TEXT SECTION.
###
Brenda Hillman: I was talking to Kathleen Fraser a while ago about the opening up of form in the last twenty years, almost to the point of destroying the boundaries of the poem. It is the artist’s job to make form. Not even to make it, but to allow it. Allow form. And all artists have a different relationship to it, and a different philosophy of it. I worked on [“Cascadia”] for eight months; it’s very carefully structured. But I wanted it to be boundaryless in a way: It’s not punctuated, and I wanted it to go back and forth within itself and within time. I thought, “Well you can have both things: structure and ‘boundarylessness.’” And in fact I think that when you are trying to open up a territory—in this case I was working with a desire to open the lyric—you have to be greedy, in that you want more than you can do. And you’re always bound to fail.

Sarah Rosenthal: You’re trying to let error in, but you don’t want error to take over the poem.
###
STORED DATA.

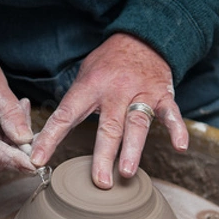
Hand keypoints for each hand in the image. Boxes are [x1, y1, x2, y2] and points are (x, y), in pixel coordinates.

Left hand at [31, 33, 187, 187]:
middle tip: (100, 181)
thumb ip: (73, 104)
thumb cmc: (108, 63)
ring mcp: (140, 93)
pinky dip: (177, 129)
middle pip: (108, 126)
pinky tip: (179, 147)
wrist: (142, 38)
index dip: (50, 138)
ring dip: (132, 149)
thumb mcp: (84, 76)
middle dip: (103, 155)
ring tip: (126, 172)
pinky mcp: (162, 95)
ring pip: (136, 123)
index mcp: (90, 87)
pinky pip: (171, 113)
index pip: (66, 115)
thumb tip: (47, 135)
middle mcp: (115, 91)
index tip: (38, 159)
###
EXERCISE.
Answer the following from the interview excerpt:
(a) With whom was Brenda Hillman discussing the opening up of form?
(b) For how many months did she work on "Cascadia"?
(c) According to Sarah Rosenthal, what should error not be allowed to do?
The listing has no connection to the interview excerpt.

TASK RESULT.
(a) Kathleen Fraser
(b) Eight months
(c) Take over the poem